Kids: a Fundamental Building Block in Community Resiliency #1

Resiliency is in relationships: people knowing people; people trusting people. Resiliency relationships develop over weeks, months, and even years. They grow out of those daily routines that have people regularly crossing paths with such frequency that they cannot help but take the opportunity to come to know of and about each other. Resiliency relationships are positive, constructive, interdependent workings of people who either know each other’s’ strengths and personal resources or at least know they can be called upon when needed to work collectively and collaboratively. The longer these forms of bonding exist among a community’s residents, the longer they pervade residents’ daily routines, the more deep-seated is the community’s resiliency. A source that helps our understanding of the particular relationships that contribute to and support resiliency is in the literature on resiliency in youth. That discovery, and others to be explored over the next few weeks, have me believing that community and regional resiliency start with kids. Nurtured over time, throughout a community, the resiliency youth exhibit matures as they grow to adulthood providing their community with a ready-made foundation capable of “…harnessing local resources and expertise to help themselves in an emergency, in a way that complements the response of the emergency services” (Cabinet Office, 2011,4).

It is important to note, the above definition opens with “Communities and individuals…” And yet, rarely if ever are youth or senior citizens included as integral contributing parts of “communities and individuals.” Both cohorts are typically the focus of and not participants in the development of emergency response strategies. They remain anonymous recipients. Their anonymity is even more pronounced in the world of education reform. Rarely are youth active participants in discussions bearing on their education. And, in their anonymity their creative, innovative energies remain underutilized if not untapped. In this time of rapidly changing global pressures communities, regions, and countries cannot afford to ignore resources in such numbers as those populating primary and second schools and the retirement cohort (Wilding, 2001).

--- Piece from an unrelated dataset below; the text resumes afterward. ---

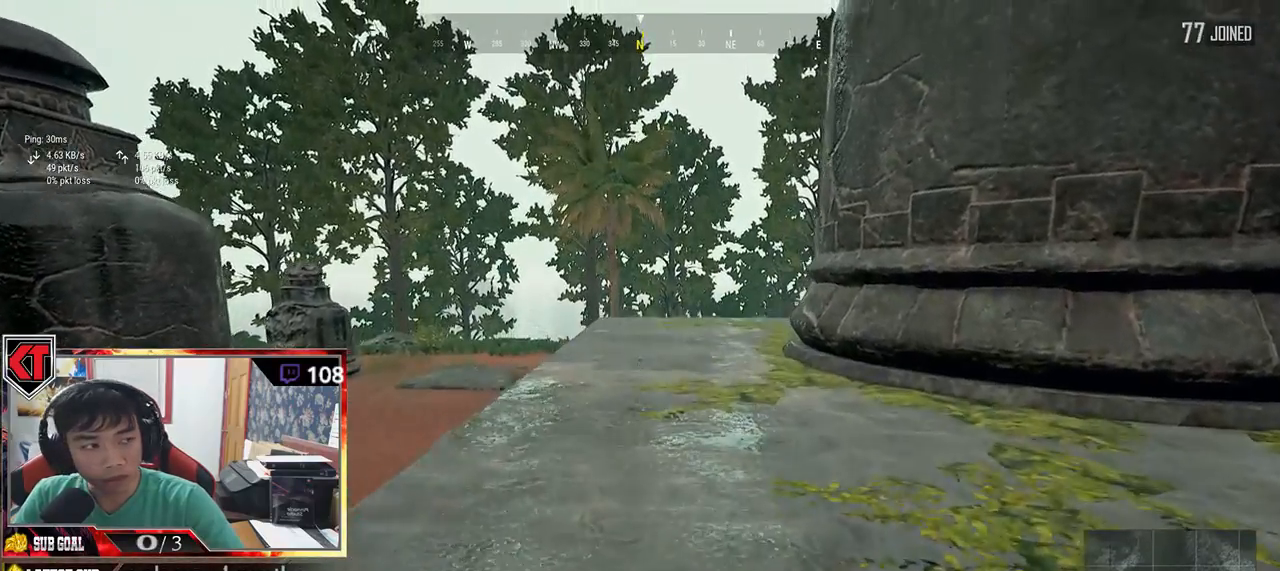
{"keys": ["w"], "mouse": [], "events": [[417, "mouse_wheel", "down"], [483, "mouse_wheel", "up"]]}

I will develop at least three arguments that call for an integration of youth into their community. In  doing so I will outline how kids can provide a foundation upon which a community can build its resiliency and bolster local economic vibrancy and workforce numbers. I will argue for a shift in the location of primary and secondary education from the isolation of youth in schools situated on the periphery of society to their active inclusion in their community. That will be followed by an argument for making project-based learning a community-wide endeavor, one which finds kids and all sorts of local people working shoulder to shoulder to solve real, local problems needing practical innovative solutions. A major outcome will find kids and adults transitioning from consumers to contributors.

When kids are no longer confined to the classroom and engaged in project-based learning, in a learning environment in which the classroom is the community, then life-long learning acquires a new, broader definition. I will conclude with reasons for student- and teacher-generated projects being replaced with place-based, community generated projects. Using examples of middle and high school students in rural (a town of 900) and urban settings I will argue for Kid Power, their displayed ability to solve previously considered unsolvable problems and invent previously unconsidered inventions. One conclusion will describe how kids when actively involved in their community can contribute to the public’s health, safety, and welfare while developing a revenue stream for their schools and school districts.

 Cabinet Office, 2011. Strategic National Framework on Community Resilience.

https://www.gov.uk/government/uploads/system/uploads/attachment_data/file/60922/Strategic-National-Framework-on-Community-Resilience_0.pdf Last viewed 17 July 2014.

Wilding, 2001. Exploring Community Resiliency in Times of Rapid Change. Dunfermline Fife: Carnegie UK Trust).